Re: v5.7: new core kernel option missing help text

From: Thara Gopinath
Date: Wed Jun 03 2020 - 20:50:47 EST




On 6/3/20 4:25 PM, Valentin Schneider wrote:

On 03/06/20 20:58, Russell King - ARM Linux admin wrote:
On Wed, Jun 03, 2020 at 09:24:56PM +0200, Vincent Guittot wrote:
On Wed, 3 Jun 2020 at 20:45, Russell King - ARM Linux admin
<linux@xxxxxxxxxxxxxxx> wrote:
It's a start. I'm still wondering whether I should answer yes or no
for the platforms I'm building for.

So far, all I've found is:

arch/arm/include/asm/topology.h:#define arch_scale_thermal_pressure topology_get_thermal_pressure

which really doesn't tell me anything about this. So I'm still in
the dark.

I guess topology_get_thermal_pressure is provided by something in
drivers/ which will be conditional on some driver or something.

You need cpufreq_cooling device to make it useful and only for SMP
I don't think that this should not be user configurable because even
with the description above, it is not easy to choose.
This should be set by the driver that implement the feature which is
only cpufreq cooling device for now it

As I have CONFIG_CPU_FREQ_THERMAL=y in my config, I'm guessing (and it's
only a guess) that I should say y to SCHED_THERMAL_PRESSURE ?


arm and arm64 implement arch_scale_thermal_pressure(); the actual
implementation is in the arch_topology "driver" (GENERIC_ARCH_TOPOLOGY).

Then, the caller of arch_set_thermal_pressure() is cpufreq_cooling (see
below); that'll only get called if you have thermal zones using CPU
cooling devices.

AFAICT the current state of things imply we should have something like

depends on (ARM || ARM64) && GENERIC_ARCH_TOPOLOGY

for that option.

Hi Russel/Valentin

The feature itself like Valentin explained below allows scheduler to be aware of cpu capacity reduced due to thermal throttling. arch_set_thermal_pressure feeds the capped capacity to the scheduler and hence the feature makes sense only if arch_set_thermal_pressure is implemented. Having said that arch_set_thermal_pressure is implemented in arch_topology driver for arm and arm64 platforms. But the feature itself is not bound to arm/arm64 platforms. So it would make it wrong to add a "depends on (ARM || ARM64) option."

I agree with Vincent that allowing user to choose this option is probably not the best.
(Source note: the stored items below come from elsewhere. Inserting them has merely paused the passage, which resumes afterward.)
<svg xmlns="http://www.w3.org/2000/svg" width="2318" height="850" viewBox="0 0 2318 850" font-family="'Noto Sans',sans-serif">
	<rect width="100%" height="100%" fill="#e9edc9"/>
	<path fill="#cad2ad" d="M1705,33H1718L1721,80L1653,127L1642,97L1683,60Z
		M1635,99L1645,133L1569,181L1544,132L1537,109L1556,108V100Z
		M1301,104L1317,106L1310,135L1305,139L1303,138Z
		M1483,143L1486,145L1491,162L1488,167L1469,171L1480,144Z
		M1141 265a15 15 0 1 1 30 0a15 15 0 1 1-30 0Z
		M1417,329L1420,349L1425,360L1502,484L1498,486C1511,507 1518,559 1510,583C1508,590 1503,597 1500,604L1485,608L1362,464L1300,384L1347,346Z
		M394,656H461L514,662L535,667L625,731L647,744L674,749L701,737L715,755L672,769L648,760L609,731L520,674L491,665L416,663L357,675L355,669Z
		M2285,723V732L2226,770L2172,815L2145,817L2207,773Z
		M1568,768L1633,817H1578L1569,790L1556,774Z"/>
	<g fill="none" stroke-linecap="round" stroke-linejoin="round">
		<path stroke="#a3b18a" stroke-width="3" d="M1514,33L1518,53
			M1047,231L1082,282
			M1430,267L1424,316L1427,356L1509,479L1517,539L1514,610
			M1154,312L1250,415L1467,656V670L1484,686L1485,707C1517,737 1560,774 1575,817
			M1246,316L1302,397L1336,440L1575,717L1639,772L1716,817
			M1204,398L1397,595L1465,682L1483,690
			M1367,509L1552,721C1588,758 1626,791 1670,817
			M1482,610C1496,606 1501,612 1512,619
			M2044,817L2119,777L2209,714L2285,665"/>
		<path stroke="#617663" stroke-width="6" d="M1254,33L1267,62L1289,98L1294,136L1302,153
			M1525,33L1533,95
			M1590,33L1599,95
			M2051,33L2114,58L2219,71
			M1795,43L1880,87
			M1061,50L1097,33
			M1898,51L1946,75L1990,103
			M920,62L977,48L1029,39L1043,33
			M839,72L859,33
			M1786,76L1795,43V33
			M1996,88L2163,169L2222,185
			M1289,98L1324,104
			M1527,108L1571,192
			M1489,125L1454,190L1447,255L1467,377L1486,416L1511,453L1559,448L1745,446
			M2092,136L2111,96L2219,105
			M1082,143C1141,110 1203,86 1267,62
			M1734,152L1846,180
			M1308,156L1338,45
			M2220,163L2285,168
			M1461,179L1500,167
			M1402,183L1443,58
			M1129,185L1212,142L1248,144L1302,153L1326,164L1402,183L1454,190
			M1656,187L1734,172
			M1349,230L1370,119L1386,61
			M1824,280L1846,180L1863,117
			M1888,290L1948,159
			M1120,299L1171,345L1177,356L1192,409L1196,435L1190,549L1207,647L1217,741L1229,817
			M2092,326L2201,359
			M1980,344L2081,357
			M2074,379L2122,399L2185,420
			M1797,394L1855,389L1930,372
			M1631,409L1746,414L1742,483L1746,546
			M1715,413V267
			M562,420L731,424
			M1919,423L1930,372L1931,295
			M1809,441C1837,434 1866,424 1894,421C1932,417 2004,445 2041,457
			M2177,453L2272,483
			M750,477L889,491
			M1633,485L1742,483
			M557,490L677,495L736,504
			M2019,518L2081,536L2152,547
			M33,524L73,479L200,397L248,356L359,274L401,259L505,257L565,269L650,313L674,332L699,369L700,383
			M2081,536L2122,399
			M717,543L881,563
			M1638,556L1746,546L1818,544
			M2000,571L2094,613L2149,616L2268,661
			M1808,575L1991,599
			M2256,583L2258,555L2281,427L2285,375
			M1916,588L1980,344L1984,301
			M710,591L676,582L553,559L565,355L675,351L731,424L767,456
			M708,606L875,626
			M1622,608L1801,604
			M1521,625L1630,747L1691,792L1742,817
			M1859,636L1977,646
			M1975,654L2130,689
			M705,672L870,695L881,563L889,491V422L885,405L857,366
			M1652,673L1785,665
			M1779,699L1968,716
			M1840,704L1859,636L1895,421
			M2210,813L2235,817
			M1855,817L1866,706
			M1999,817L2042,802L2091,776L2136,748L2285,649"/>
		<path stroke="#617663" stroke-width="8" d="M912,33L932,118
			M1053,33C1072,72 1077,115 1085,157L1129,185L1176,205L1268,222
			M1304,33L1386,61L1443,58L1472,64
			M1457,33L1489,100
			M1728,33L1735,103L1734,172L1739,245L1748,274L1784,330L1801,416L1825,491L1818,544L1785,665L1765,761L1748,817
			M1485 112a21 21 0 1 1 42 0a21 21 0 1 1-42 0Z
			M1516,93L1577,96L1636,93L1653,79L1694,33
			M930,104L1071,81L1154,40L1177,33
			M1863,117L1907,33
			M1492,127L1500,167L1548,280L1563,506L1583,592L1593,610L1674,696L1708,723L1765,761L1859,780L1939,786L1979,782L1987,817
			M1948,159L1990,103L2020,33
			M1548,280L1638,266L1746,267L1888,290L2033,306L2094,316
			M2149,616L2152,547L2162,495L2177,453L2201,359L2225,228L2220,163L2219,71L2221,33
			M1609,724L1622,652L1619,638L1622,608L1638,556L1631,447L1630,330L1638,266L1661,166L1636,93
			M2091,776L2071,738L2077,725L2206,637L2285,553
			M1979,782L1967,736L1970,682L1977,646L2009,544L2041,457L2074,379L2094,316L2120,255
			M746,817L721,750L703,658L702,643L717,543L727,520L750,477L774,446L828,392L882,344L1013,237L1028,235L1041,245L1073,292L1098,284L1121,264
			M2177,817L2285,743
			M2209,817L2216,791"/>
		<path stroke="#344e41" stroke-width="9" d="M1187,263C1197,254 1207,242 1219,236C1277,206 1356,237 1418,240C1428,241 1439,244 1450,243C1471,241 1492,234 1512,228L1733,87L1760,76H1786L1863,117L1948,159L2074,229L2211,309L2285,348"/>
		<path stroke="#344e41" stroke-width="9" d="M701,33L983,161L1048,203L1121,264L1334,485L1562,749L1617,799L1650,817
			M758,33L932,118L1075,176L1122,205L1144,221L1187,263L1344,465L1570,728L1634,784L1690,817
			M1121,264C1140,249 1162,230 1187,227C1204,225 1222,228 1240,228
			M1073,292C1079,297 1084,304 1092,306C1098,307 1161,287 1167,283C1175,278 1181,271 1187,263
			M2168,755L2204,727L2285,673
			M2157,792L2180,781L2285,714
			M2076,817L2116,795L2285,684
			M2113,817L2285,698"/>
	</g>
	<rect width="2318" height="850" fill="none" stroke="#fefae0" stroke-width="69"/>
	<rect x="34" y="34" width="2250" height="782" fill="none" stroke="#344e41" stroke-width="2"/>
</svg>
IMO, this should be enabled by default in arm64 defconfig considering both GENERIC_ARCH_TOPOLOGY and CPU_FREQ_THERMAL are enabled by default.
So if it is acceptable three things to be done are:
1. Add the help text.
2. Don't allow SCHED_THERMAL_PRESSURE configurable by user
3. Enable it by default in arm64 defconfig


+ help
+ This option allows the scheduler to be aware of CPU thermal throttling
+ (i.e. thermal pressure), providing arch_scale_thermal_pressure() is
+ implemented.

Is this feature documented in terms of what it does? Do I assume that
as the thermal trip points start tripping, that has an influence on
the scheduler? Or is it the case that the scheduler is wanting to
know when the cpu frequency changes?

Grepping for "thermal" in Documentation/scheduler brings up nothing.

The former; changing a CPU cooling device's state (IOW changing its max
allowed frequency for thermal reasons) leads to a call to
arch_set_thermal_pressure() (see
cpufreq_cooling.c::cpufreq_set_cur_state()).

It's somewhat interesting to have, at least in theory. On plain SMP that
would let the scheduler see if some CPUs are more throttled that others,
which would be leveraged when doing load balancing. It's more
interesting for big.LITTLE & co, where in the worst cases we can have
things like capacity inversion, i.e. the bigs are so thermally throttled
that they give less oomf than a LITTLE.


--
Warm Regards
Thara